*** Opening TASK INPUTS ***

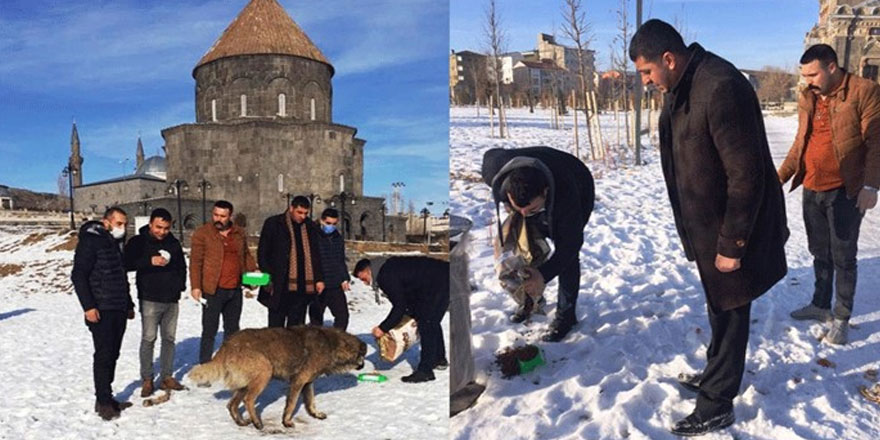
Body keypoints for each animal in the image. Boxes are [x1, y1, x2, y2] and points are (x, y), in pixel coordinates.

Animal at [189, 326, 368, 430]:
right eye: (362, 356)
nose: (364, 365)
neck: (332, 343)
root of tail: (227, 344)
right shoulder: (298, 381)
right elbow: (291, 404)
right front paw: (286, 422)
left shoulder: (308, 382)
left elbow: (311, 401)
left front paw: (315, 414)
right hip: (264, 372)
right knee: (248, 400)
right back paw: (257, 423)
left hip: (247, 382)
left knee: (232, 404)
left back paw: (242, 422)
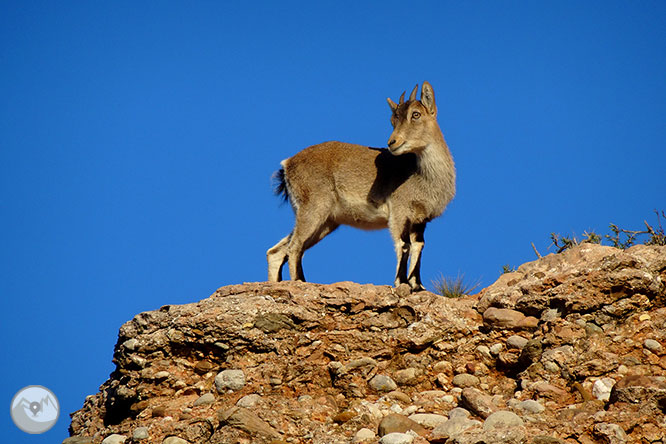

*** Closing TASK INPUTS ***

* [WHAT YOU SHOULD DO] Repeat every entry above exactly as written and omit any pictures it holds.

* [RESPONSE FOR THIS EXERCISE]
Body keypoints for each animal in the image. Boxes are [x1, y1, x2, y2] and points are (x, y), in pixel coordinates.

Animal at [189, 326, 368, 430]:
right eye: (362, 356)
nose: (364, 365)
neck: (332, 343)
root of tail: (227, 344)
right shoulder: (298, 381)
right elbow: (291, 404)
right front paw: (286, 422)
left shoulder: (308, 382)
left elbow: (311, 401)
left front paw: (315, 414)
right hip: (264, 372)
right knee: (248, 400)
right back paw: (257, 423)
left hip: (247, 382)
left knee: (232, 404)
left back paw: (242, 422)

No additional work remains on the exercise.